__Work to be completed__: Every entry should be given again exactly, with nothing dropped.

__Listed records__:
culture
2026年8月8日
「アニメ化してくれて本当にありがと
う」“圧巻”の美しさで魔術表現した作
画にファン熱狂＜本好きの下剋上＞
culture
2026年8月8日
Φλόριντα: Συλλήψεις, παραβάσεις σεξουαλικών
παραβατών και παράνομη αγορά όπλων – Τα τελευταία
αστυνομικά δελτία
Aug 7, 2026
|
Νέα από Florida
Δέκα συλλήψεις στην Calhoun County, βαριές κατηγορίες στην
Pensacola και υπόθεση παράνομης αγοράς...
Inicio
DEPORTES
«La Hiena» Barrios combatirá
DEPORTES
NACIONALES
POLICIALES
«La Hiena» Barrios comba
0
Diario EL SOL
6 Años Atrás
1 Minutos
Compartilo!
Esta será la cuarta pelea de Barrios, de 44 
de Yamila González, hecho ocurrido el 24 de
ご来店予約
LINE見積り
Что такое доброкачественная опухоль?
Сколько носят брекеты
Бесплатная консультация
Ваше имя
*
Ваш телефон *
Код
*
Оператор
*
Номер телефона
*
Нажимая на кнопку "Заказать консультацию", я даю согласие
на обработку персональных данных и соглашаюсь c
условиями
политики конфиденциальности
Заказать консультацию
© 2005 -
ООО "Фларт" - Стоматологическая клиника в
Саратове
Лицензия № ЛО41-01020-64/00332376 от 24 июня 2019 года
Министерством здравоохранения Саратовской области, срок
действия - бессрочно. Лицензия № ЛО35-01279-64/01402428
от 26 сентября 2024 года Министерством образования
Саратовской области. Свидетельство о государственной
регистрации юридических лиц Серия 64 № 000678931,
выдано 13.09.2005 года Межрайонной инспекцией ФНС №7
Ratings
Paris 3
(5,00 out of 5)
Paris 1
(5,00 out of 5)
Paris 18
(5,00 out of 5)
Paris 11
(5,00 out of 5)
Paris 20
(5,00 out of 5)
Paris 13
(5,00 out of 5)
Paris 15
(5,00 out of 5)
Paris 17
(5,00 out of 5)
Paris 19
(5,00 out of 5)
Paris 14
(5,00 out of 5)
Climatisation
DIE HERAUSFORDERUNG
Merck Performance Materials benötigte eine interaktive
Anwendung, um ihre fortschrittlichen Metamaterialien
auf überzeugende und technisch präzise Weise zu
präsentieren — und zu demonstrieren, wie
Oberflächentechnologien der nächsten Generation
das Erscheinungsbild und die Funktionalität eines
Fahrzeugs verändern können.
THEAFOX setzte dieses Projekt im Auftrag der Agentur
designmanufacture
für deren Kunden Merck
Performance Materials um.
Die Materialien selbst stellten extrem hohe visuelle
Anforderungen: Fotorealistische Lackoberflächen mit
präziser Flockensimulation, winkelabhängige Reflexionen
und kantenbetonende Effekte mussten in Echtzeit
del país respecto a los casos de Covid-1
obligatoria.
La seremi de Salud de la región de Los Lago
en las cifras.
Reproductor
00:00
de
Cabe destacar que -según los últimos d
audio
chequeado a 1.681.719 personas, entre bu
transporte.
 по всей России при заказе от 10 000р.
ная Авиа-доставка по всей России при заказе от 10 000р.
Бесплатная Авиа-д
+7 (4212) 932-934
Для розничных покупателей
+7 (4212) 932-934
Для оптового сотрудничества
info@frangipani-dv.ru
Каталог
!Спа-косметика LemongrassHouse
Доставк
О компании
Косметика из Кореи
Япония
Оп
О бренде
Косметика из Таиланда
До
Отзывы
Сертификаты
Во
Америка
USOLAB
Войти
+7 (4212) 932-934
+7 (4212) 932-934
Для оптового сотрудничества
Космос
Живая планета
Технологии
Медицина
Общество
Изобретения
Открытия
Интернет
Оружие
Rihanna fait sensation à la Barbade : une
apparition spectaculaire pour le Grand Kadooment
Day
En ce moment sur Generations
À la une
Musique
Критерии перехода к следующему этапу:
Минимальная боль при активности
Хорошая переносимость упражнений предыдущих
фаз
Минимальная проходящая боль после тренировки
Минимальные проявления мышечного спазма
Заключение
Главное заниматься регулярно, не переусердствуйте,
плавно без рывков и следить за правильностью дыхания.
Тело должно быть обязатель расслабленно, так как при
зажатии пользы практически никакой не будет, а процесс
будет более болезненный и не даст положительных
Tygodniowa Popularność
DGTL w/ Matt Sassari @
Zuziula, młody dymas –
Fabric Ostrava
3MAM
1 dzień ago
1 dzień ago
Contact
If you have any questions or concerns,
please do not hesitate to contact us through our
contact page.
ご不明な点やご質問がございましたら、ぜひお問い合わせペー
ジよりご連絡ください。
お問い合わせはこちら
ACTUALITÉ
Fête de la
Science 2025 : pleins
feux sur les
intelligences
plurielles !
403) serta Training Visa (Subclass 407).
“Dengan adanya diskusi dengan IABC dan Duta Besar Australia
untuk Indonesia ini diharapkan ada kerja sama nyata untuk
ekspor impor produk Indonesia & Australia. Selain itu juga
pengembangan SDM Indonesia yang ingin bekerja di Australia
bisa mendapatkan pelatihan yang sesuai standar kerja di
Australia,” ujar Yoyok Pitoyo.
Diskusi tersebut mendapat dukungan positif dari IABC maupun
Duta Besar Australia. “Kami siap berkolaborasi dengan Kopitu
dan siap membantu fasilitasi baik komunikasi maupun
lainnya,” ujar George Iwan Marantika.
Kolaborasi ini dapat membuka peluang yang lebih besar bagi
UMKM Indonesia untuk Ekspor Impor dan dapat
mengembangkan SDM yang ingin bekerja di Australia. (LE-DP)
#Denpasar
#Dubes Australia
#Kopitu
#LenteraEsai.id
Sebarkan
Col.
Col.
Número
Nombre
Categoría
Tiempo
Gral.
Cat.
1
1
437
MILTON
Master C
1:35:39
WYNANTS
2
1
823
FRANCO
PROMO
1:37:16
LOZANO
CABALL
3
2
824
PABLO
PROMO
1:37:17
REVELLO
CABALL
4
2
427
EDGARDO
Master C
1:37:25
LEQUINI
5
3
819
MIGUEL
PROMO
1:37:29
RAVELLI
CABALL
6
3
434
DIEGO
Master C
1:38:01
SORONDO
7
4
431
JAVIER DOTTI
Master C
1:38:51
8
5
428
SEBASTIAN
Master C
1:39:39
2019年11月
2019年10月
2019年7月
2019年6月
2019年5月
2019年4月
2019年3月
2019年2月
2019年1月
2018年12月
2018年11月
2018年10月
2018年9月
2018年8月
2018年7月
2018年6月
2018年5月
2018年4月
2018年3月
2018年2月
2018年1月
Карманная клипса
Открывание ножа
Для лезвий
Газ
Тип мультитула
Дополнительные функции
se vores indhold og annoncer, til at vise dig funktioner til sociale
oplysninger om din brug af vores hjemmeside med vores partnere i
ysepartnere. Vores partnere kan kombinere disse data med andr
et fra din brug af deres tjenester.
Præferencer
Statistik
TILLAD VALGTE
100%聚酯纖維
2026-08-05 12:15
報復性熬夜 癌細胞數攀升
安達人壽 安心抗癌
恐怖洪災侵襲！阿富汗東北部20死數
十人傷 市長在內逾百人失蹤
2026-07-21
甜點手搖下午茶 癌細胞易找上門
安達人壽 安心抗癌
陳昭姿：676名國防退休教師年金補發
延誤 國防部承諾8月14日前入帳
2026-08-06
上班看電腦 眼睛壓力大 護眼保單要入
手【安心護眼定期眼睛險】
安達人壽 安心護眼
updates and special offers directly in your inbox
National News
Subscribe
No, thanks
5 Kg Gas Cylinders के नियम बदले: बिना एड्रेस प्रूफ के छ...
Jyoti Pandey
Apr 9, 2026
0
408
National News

__The completed task__:
culture
2026年8月8日
「アニメ化してくれて本当にありがと
う」“圧巻”の美しさで魔術表現した作
画にファン熱狂＜本好きの下剋上＞
culture
2026年8月8日
Φλόριντα: Συλλήψεις, παραβάσεις σεξουαλικών
παραβατών και παράνομη αγορά όπλων – Τα τελευταία
αστυνομικά δελτία
Aug 7, 2026
|
Νέα από Florida
Δέκα συλλήψεις στην Calhoun County, βαριές κατηγορίες στην
Pensacola και υπόθεση παράνομης αγοράς...
Inicio
DEPORTES
«La Hiena» Barrios combatirá
DEPORTES
NACIONALES
POLICIALES
«La Hiena» Barrios comba
0
Diario EL SOL
6 Años Atrás
1 Minutos
Compartilo!
Esta será la cuarta pelea de Barrios, de 44 
de Yamila González, hecho ocurrido el 24 de
ご来店予約
LINE見積り
Что такое доброкачественная опухоль?
Сколько носят брекеты
Бесплатная консультация
Ваше имя
*
Ваш телефон *
Код
*
Оператор
*
Номер телефона
*
Нажимая на кнопку "Заказать консультацию", я даю согласие
на обработку персональных данных и соглашаюсь c
условиями
политики конфиденциальности
Заказать консультацию
© 2005 -
ООО "Фларт" - Стоматологическая клиника в
Саратове
Лицензия № ЛО41-01020-64/00332376 от 24 июня 2019 года
Министерством здравоохранения Саратовской области, срок
действия - бессрочно. Лицензия № ЛО35-01279-64/01402428
от 26 сентября 2024 года Министерством образования
Саратовской области. Свидетельство о государственной
регистрации юридических лиц Серия 64 № 000678931,
выдано 13.09.2005 года Межрайонной инспекцией ФНС №7
Ratings
Paris 3
(5,00 out of 5)
Paris 1
(5,00 out of 5)
Paris 18
(5,00 out of 5)
Paris 11
(5,00 out of 5)
Paris 20
(5,00 out of 5)
Paris 13
(5,00 out of 5)
Paris 15
(5,00 out of 5)
Paris 17
(5,00 out of 5)
Paris 19
(5,00 out of 5)
Paris 14
(5,00 out of 5)
Climatisation
DIE HERAUSFORDERUNG
Merck Performance Materials benötigte eine interaktive
Anwendung, um ihre fortschrittlichen Metamaterialien
auf überzeugende und technisch präzise Weise zu
präsentieren — und zu demonstrieren, wie
Oberflächentechnologien der nächsten Generation
das Erscheinungsbild und die Funktionalität eines
Fahrzeugs verändern können.
THEAFOX setzte dieses Projekt im Auftrag der Agentur
designmanufacture
für deren Kunden Merck
Performance Materials um.
Die Materialien selbst stellten extrem hohe visuelle
Anforderungen: Fotorealistische Lackoberflächen mit
präziser Flockensimulation, winkelabhängige Reflexionen
und kantenbetonende Effekte mussten in Echtzeit
del país respecto a los casos de Covid-1
obligatoria.
La seremi de Salud de la región de Los Lago
en las cifras.
Reproductor
00:00
de
Cabe destacar que -según los últimos d
audio
chequeado a 1.681.719 personas, entre bu
transporte.
 по всей России при заказе от 10 000р.
ная Авиа-доставка по всей России при заказе от 10 000р.
Бесплатная Авиа-д
+7 (4212) 932-934
Для розничных покупателей
+7 (4212) 932-934
Для оптового сотрудничества
info@frangipani-dv.ru
Каталог
!Спа-косметика LemongrassHouse
Доставк
О компании
Косметика из Кореи
Япония
Оп
О бренде
Косметика из Таиланда
До
Отзывы
Сертификаты
Во
Америка
USOLAB
Войти
+7 (4212) 932-934
+7 (4212) 932-934
Для оптового сотрудничества
Космос
Живая планета
Технологии
Медицина
Общество
Изобретения
Открытия
Интернет
Оружие
Rihanna fait sensation à la Barbade : une
apparition spectaculaire pour le Grand Kadooment
Day
En ce moment sur Generations
À la une
Musique
Критерии перехода к следующему этапу:
Минимальная боль при активности
Хорошая переносимость упражнений предыдущих
фаз
Минимальная проходящая боль после тренировки
Минимальные проявления мышечного спазма
Заключение
Главное заниматься регулярно, не переусердствуйте,
плавно без рывков и следить за правильностью дыхания.
Тело должно быть обязатель расслабленно, так как при
зажатии пользы практически никакой не будет, а процесс
будет более болезненный и не даст положительных
Tygodniowa Popularność
DGTL w/ Matt Sassari @
Zuziula, młody dymas –
Fabric Ostrava
3MAM
1 dzień ago
1 dzień ago
Contact
If you have any questions or concerns,
please do not hesitate to contact us through our
contact page.
ご不明な点やご質問がございましたら、ぜひお問い合わせペー
ジよりご連絡ください。
お問い合わせはこちら
ACTUALITÉ
Fête de la
Science 2025 : pleins
feux sur les
intelligences
plurielles !
403) serta Training Visa (Subclass 407).
“Dengan adanya diskusi dengan IABC dan Duta Besar Australia
untuk Indonesia ini diharapkan ada kerja sama nyata untuk
ekspor impor produk Indonesia & Australia. Selain itu juga
pengembangan SDM Indonesia yang ingin bekerja di Australia
bisa mendapatkan pelatihan yang sesuai standar kerja di
Australia,” ujar Yoyok Pitoyo.
Diskusi tersebut mendapat dukungan positif dari IABC maupun
Duta Besar Australia. “Kami siap berkolaborasi dengan Kopitu
dan siap membantu fasilitasi baik komunikasi maupun
lainnya,” ujar George Iwan Marantika.
Kolaborasi ini dapat membuka peluang yang lebih besar bagi
UMKM Indonesia untuk Ekspor Impor dan dapat
mengembangkan SDM yang ingin bekerja di Australia. (LE-DP)
#Denpasar
#Dubes Australia
#Kopitu
#LenteraEsai.id
Sebarkan
Col.
Col.
Número
Nombre
Categoría
Tiempo
Gral.
Cat.
1
1
437
MILTON
Master C
1:35:39
WYNANTS
2
1
823
FRANCO
PROMO
1:37:16
LOZANO
CABALL
3
2
824
PABLO
PROMO
1:37:17
REVELLO
CABALL
4
2
427
EDGARDO
Master C
1:37:25
LEQUINI
5
3
819
MIGUEL
PROMO
1:37:29
RAVELLI
CABALL
6
3
434
DIEGO
Master C
1:38:01
SORONDO
7
4
431
JAVIER DOTTI
Master C
1:38:51
8
5
428
SEBASTIAN
Master C
1:39:39
2019年11月
2019年10月
2019年7月
2019年6月
2019年5月
2019年4月
2019年3月
2019年2月
2019年1月
2018年12月
2018年11月
2018年10月
2018年9月
2018年8月
2018年7月
2018年6月
2018年5月
2018年4月
2018年3月
2018年2月
2018年1月
Карманная клипса
Открывание ножа
Для лезвий
Газ
Тип мультитула
Дополнительные функции
se vores indhold og annoncer, til at vise dig funktioner til sociale
oplysninger om din brug af vores hjemmeside med vores partnere i
ysepartnere. Vores partnere kan kombinere disse data med andr
et fra din brug af deres tjenester.
Præferencer
Statistik
TILLAD VALGTE
100%聚酯纖維
2026-08-05 12:15
報復性熬夜 癌細胞數攀升
安達人壽 安心抗癌
恐怖洪災侵襲！阿富汗東北部20死數
十人傷 市長在內逾百人失蹤
2026-07-21
甜點手搖下午茶 癌細胞易找上門
安達人壽 安心抗癌
陳昭姿：676名國防退休教師年金補發
延誤 國防部承諾8月14日前入帳
2026-08-06
上班看電腦 眼睛壓力大 護眼保單要入
手【安心護眼定期眼睛險】
安達人壽 安心護眼
updates and special offers directly in your inbox
National News
Subscribe
No, thanks
5 Kg Gas Cylinders के नियम बदले: बिना एड्रेस प्रूफ के छ...
Jyoti Pandey
Apr 9, 2026
0
408
National News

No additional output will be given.